The fix for this is simple: just do a linear scan over the vector to remove deleted nodes from it when it is not
being cleared. This involves adding one boolean to the DAGCombiner
class to track when the pruning list
is being cleared. This gives a very slight performance regression:
0.02% geomean.
However, this solution requires doing a linear scan over the vector, which may lead to an issue with compile time
explosion when the vector gets unexpectedly large. While this didn’t happen for us, like with issue #33910 it is
possible that a minor edge case can blow everything up. So, my mentor had an even better idea: just make
SmallSetVector
faster, as it does a set lookup instead of a linear scan.
My mentor suggested that SmallSetVector
can be made much better if it actually worked like the other
Small-
containers, where they do a linear scan for small sizes and a set lookup for bigger sizes.
Implementing this was not that hard to be honest, the problem came from the compile times: because this header is
included pretty much everywhere, every little change required recompiling EVERYTHING. This was slightly irritating,
to say the least. Another major hurdle (the only one to be honest) was that there were some types which did not
implement operator==
for their types, only getHashValue
for the DenseSet
, so
they could not be used in the small representation as this made the linear scan break.
So, to fix this, I wrote a TMP monstrosity to detect if a type had operator==
implemented for it, and
used it to detect if a type could be used for the small representation. This change gave a really really good
performance boost:
0.36% geomean.
However, it involved a lot of code reimplementation between SmallSetVector
and SetVector
.
To clean this up, my mentor suggested sending the parameter N
to SetVector
itself, which
would then allow reusing all the code in the base class. This gave a really clean diff: its just a few
if constexpr
blocks on top of the already existing code. This also gave a much better solution to
deciding if a type could be used in the small representation or not: just check if the small size N
is
not equal to 0, where 0 is the default small size which means the small representation is not used at all.
This gave an even greater performance boost: 0.42% geomean.
I still feel that it is better to decide the value for N
ourselves if it is not used, however this works
as well.
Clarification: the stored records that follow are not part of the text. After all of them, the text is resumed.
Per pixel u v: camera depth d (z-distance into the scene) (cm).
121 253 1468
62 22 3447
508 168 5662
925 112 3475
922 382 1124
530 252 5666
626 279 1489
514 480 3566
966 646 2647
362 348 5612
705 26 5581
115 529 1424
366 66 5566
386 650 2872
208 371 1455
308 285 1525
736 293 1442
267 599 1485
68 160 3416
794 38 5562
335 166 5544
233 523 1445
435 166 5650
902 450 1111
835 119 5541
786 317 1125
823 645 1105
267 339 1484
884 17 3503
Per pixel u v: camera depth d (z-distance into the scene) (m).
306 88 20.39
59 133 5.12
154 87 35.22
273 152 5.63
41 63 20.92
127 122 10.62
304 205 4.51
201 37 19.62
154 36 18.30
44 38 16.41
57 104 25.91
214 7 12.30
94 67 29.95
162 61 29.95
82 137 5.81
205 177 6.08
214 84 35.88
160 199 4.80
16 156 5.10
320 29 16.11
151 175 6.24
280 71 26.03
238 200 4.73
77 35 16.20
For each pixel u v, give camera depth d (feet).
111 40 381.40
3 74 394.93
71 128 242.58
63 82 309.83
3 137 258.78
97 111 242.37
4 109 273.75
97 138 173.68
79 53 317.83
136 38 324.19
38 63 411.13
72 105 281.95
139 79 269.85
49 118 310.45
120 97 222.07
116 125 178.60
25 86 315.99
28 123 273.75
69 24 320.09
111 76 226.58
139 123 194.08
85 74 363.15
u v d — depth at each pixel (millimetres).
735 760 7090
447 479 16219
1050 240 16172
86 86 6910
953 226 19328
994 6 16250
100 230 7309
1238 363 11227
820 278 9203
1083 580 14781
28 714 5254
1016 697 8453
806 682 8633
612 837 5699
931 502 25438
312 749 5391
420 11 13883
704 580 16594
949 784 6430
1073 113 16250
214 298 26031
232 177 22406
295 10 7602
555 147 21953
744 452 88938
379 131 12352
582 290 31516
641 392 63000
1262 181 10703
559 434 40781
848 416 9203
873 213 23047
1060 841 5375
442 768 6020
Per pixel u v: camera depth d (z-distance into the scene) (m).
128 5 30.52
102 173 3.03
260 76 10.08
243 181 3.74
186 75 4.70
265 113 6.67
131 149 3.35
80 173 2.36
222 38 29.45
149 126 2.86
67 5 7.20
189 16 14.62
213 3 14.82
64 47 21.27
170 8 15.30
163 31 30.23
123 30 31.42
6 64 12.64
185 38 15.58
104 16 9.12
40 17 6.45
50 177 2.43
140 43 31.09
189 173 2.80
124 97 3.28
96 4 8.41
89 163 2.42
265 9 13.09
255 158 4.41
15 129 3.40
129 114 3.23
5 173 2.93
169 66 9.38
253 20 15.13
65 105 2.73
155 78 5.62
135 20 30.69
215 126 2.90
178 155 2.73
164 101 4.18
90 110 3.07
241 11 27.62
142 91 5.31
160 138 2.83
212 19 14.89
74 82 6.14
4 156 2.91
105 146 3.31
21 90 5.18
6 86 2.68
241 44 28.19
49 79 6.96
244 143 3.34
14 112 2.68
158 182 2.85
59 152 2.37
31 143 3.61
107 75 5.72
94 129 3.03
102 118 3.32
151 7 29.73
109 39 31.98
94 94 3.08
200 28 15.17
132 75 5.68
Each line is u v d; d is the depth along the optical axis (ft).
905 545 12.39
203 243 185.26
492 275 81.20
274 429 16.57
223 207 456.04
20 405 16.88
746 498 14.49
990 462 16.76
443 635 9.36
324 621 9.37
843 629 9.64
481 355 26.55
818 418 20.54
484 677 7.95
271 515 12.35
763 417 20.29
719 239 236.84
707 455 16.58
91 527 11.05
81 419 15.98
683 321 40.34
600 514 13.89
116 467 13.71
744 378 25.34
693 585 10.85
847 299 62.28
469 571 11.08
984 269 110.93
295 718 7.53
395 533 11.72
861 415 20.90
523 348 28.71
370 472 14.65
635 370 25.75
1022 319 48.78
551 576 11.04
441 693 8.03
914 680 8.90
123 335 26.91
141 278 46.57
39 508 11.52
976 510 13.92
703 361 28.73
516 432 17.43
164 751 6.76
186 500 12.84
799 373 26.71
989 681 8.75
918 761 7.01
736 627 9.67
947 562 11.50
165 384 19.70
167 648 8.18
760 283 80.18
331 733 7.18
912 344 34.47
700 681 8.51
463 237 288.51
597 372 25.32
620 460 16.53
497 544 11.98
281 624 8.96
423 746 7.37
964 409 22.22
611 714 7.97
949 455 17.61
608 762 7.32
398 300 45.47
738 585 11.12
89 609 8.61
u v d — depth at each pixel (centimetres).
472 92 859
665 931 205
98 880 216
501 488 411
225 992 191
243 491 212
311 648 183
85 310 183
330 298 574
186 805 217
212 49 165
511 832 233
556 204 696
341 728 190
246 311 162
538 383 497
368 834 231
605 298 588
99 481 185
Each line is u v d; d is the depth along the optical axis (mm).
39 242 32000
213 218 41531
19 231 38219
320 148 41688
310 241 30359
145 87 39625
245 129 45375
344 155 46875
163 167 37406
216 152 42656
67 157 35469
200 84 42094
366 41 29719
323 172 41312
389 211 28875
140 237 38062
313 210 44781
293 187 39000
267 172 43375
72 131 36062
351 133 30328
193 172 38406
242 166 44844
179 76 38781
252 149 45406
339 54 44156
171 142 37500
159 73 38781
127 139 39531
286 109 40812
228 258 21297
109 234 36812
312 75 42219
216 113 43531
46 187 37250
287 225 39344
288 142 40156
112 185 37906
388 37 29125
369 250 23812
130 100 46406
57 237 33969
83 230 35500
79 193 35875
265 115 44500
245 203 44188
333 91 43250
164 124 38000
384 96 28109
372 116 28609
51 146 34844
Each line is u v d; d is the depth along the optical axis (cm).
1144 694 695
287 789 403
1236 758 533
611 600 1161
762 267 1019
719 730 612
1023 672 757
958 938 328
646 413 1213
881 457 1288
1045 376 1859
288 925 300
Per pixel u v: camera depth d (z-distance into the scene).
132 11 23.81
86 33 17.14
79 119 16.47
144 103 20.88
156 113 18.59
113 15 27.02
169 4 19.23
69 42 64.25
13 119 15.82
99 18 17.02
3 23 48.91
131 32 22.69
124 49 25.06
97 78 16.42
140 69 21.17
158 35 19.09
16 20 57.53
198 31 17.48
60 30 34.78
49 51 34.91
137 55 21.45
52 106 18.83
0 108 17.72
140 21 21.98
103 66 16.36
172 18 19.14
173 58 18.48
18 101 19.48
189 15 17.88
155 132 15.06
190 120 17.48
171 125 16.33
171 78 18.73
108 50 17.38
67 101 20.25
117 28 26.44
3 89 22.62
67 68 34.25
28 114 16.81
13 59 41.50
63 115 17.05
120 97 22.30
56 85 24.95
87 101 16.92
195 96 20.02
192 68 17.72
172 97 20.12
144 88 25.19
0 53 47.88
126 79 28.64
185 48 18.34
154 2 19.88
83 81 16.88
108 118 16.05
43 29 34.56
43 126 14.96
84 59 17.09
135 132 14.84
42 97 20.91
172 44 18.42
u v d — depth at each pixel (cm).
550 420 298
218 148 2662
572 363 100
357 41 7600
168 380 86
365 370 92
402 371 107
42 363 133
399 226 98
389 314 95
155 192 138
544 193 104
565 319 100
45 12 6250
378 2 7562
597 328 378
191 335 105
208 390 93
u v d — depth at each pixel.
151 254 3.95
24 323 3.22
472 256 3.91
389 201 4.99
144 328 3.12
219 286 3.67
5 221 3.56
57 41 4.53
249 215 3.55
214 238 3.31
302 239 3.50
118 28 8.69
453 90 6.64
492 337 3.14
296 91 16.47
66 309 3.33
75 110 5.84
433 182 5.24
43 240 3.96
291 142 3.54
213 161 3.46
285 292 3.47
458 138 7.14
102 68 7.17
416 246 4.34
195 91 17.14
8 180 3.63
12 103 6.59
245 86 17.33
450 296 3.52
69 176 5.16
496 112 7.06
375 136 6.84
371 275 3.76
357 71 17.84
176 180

Next, my mentor found uses of SetVector
where SmallSetVector
would be better now
that the small representation of the set type isn’t used, so I went and updated some places that used
SetVector
to use SmallSetVector
. This gave a good performance boost on
-O0
:
0.18% geomean.
This was much more fruitful than I could’ve asked for, and I’m really happy I was able to find this issue with the help of my mentor because it was getting pretty demoralizing not getting improvements for a week straight haha.